“You described the situation with your team like a rubber band. Your team is stretched, trying to deal with the problem,” I said, “what do you think the problem is?”
“The problem is that we are behind schedule,” Deana stated flatly.
“What if I told you the problem with the team has nothing to do with the schedule?” I proposed.
“What do you mean? That’s the problem, the ops manager is manipulating the schedule so it looks like we are on-time when we are behind.”
“So, you are on the side of the project manager?”
“Yes. I mean, outside the meeting, without the ops manager, everyone on the team talked about it, and the truth is, the ops manager is manipulating the schedule,” Deana insisted.
“The truth?”
“Well, yeah, I wanted to check with other team members, get my facts straight and that’s what everybody thinks. When the project manager brought it up in the meeting, that is exactly the way he said it. He told the ops manager straight to his face, ‘Everyone in here thinks you manipulated the schedule.’ I don’t think he would say that unless it was the truth.”
“There’s that truth word again,” I smiled.
—
This is the story of a team in the classic struggle of BAMs. BAMs is the mental state of any group that drives its behavior. BAMs is in one of two states, work or non-work.

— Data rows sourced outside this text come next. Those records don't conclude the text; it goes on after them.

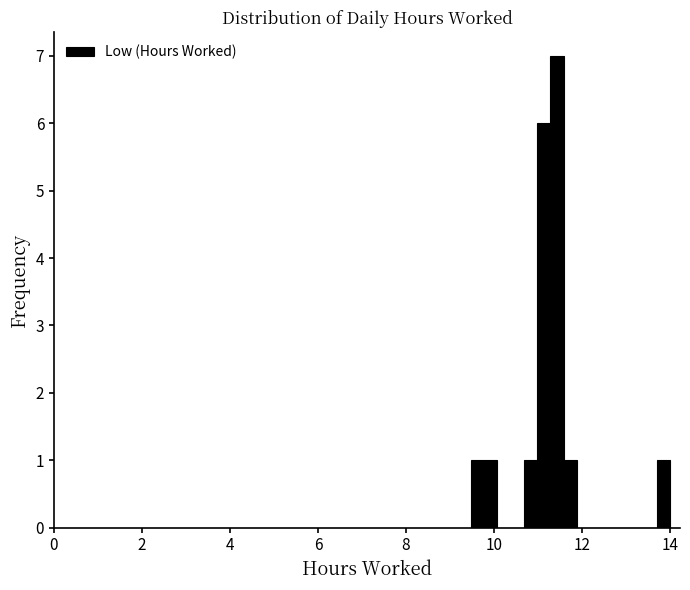

Read against the x-axis, roughly where is the centre of the tallest bar?

11.4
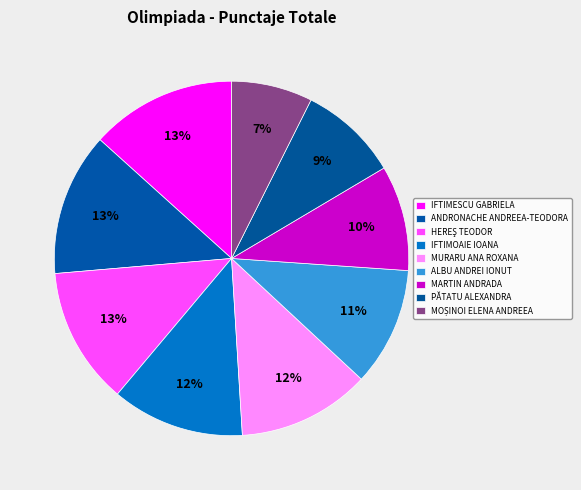

How many segments does this pie chart have?

9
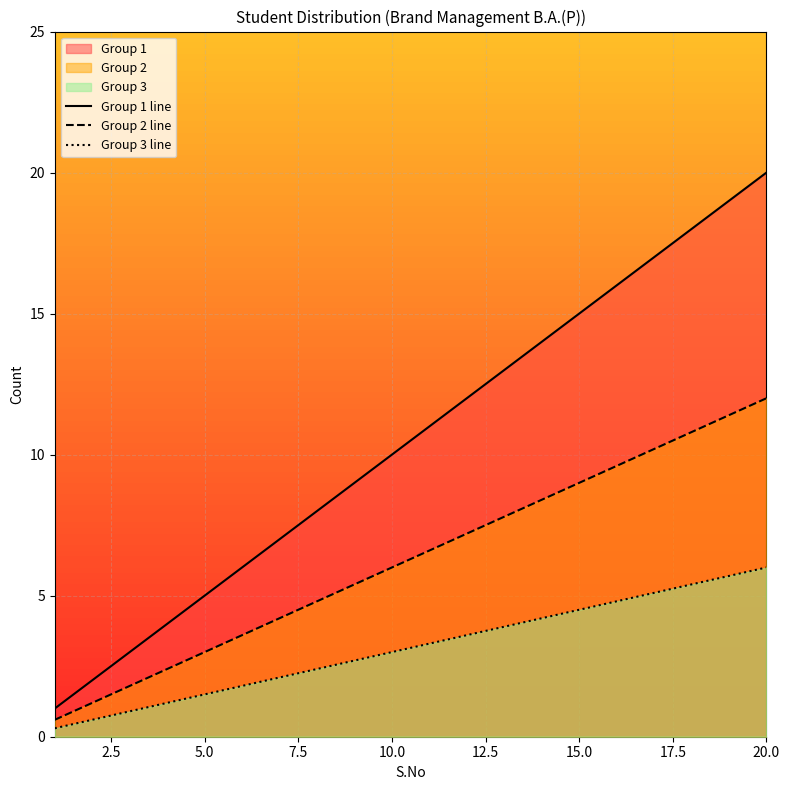

What is the lowest value of the Group 1 line series?

1.0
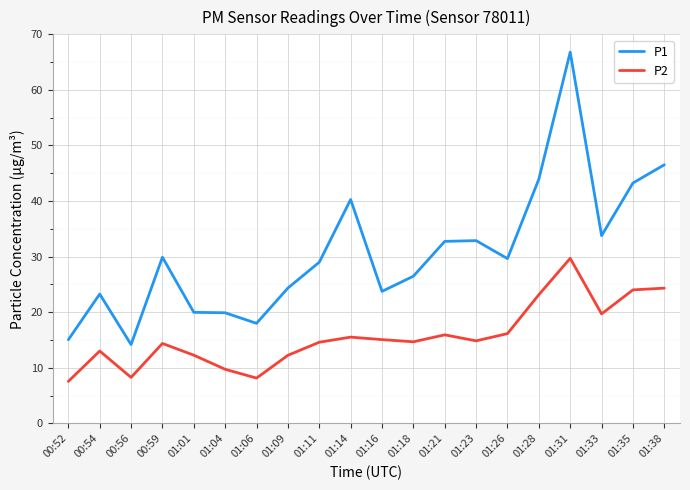

At which category is the sum across all series the highest?

01:31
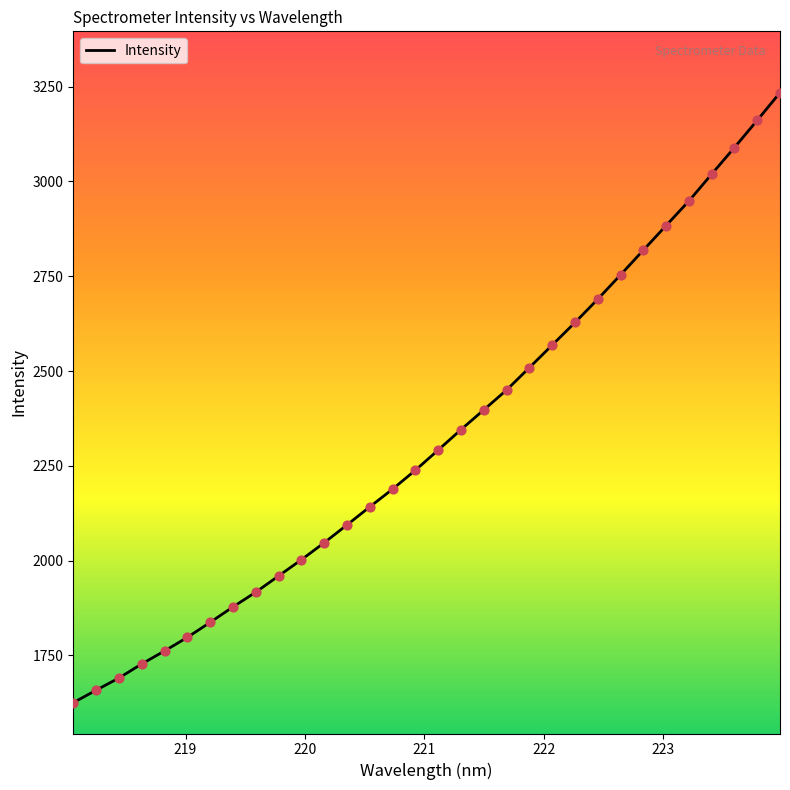

What is the maximum value shown in the chart?

3234.3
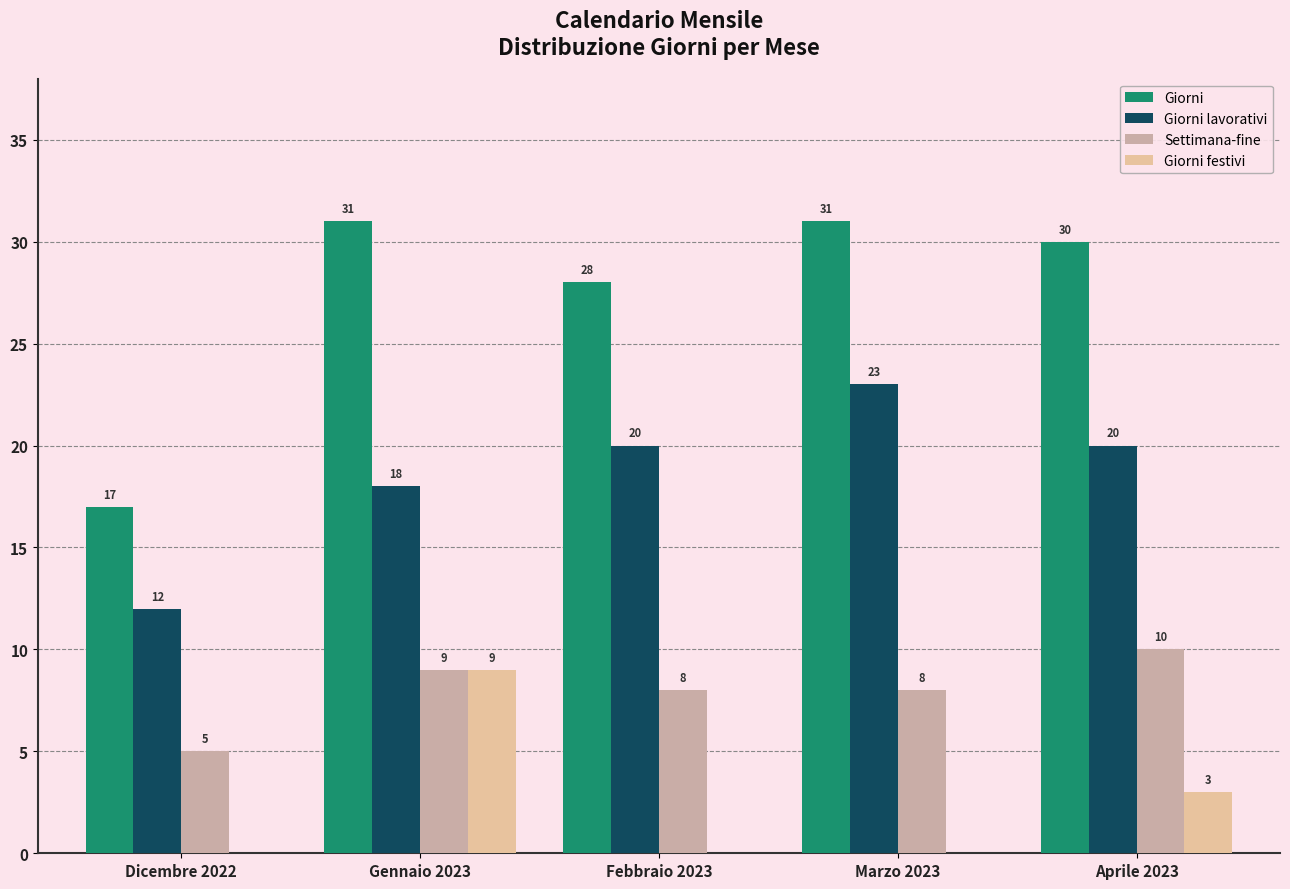

How many groups of bars are there?

5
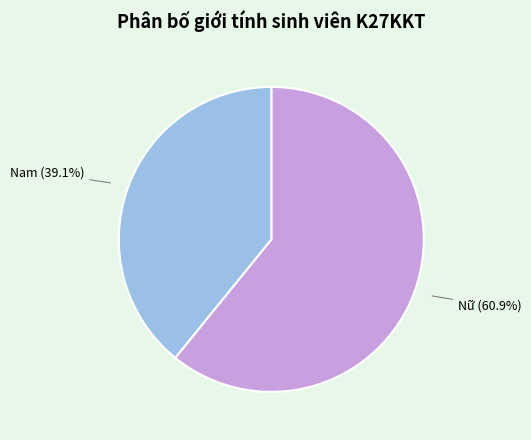

Between Nữ and Nam, which is larger?

Nữ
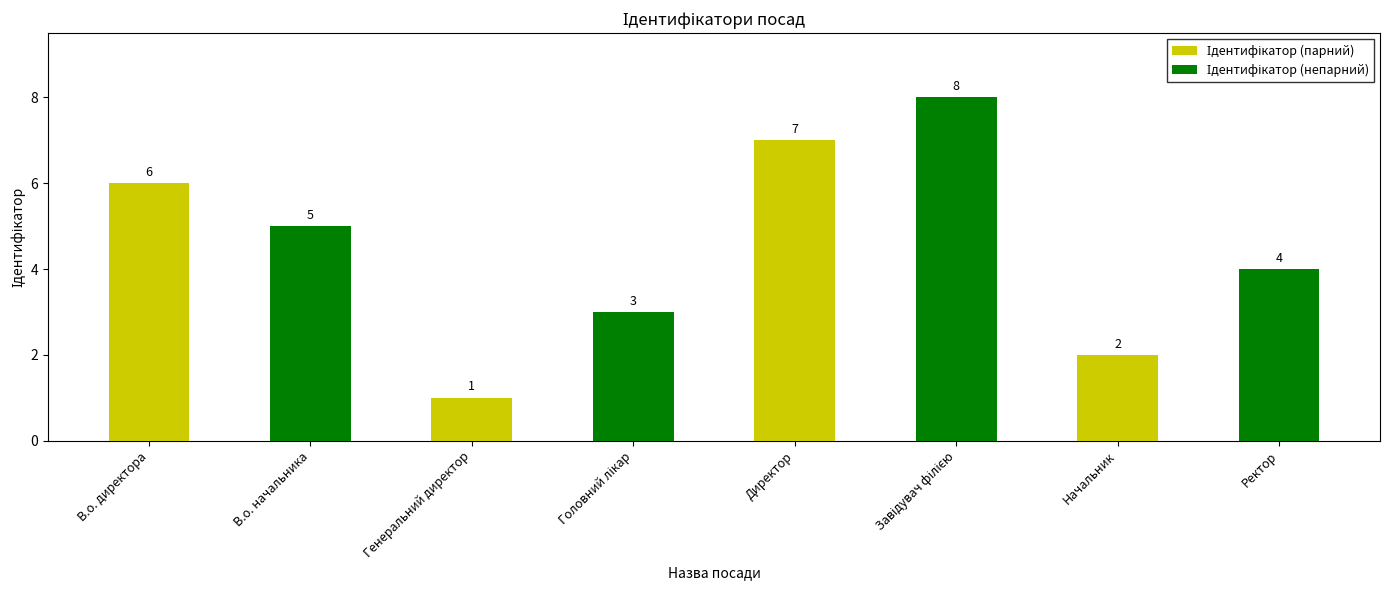

Which category has the highest value across all series?

Директор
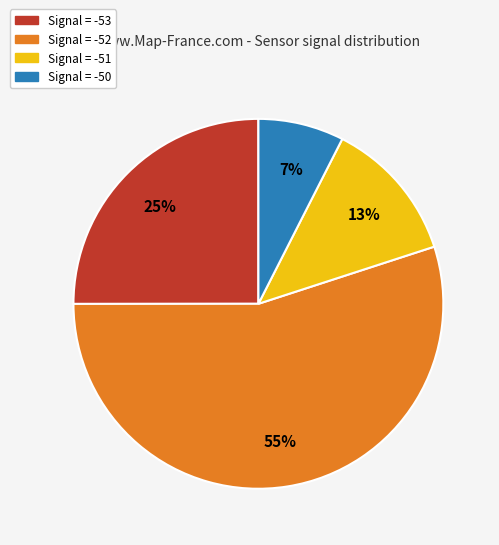

Is there a majority slice in this chart?

Yes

- Work Mode vs. Non-Work Mode
- Rational vs. Irrational
- Scientific vs. Unscientific
- Cooperative vs. Collusive
- Controlled vs. Uncontrolled
- Conscious vs. Unconscious
Deana’s team has a problem. In a classic move of non-work, the team mis-identifies the problem. The team does not have to deal with the real problem if it can create the appearance of working a different problem. The problem you solve is the problem you name. The team named the wrong problem.
I woke up this morning in a cold sweat. This is not the story of a team (your team). This is the story of a nation. This is the story of a nation in BAMs. Has the nation named the wrong problem?